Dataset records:
· · · · ·

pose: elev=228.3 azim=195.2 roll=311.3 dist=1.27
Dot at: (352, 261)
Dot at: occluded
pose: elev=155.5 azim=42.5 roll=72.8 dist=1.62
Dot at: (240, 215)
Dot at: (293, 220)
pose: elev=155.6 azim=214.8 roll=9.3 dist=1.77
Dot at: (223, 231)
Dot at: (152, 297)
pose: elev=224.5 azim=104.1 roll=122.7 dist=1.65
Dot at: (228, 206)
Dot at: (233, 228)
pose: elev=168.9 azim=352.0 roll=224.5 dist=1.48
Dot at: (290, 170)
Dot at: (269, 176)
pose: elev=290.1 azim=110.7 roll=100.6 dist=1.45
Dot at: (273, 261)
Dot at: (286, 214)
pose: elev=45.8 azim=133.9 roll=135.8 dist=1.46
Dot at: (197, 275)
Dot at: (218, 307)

· · · · ·

-- TASK DESCRIPTION --
Rewrite all the items above, replacing every occurrence of "dist" with "distance" and leaving everything else unchanged.

-- CORRECT OUTPUT --
pose: elev=228.3 azim=195.2 roll=311.3 distance=1.27
Dot at: (352, 261)
Dot at: occluded
pose: elev=155.5 azim=42.5 roll=72.8 distance=1.62
Dot at: (240, 215)
Dot at: (293, 220)
pose: elev=155.6 azim=214.8 roll=9.3 distance=1.77
Dot at: (223, 231)
Dot at: (152, 297)
pose: elev=224.5 azim=104.1 roll=122.7 distance=1.65
Dot at: (228, 206)
Dot at: (233, 228)
pose: elev=168.9 azim=352.0 roll=224.5 distance=1.48
Dot at: (290, 170)
Dot at: (269, 176)
pose: elev=290.1 azim=110.7 roll=100.6 distance=1.45
Dot at: (273, 261)
Dot at: (286, 214)
pose: elev=45.8 azim=133.9 roll=135.8 distance=1.46
Dot at: (197, 275)
Dot at: (218, 307)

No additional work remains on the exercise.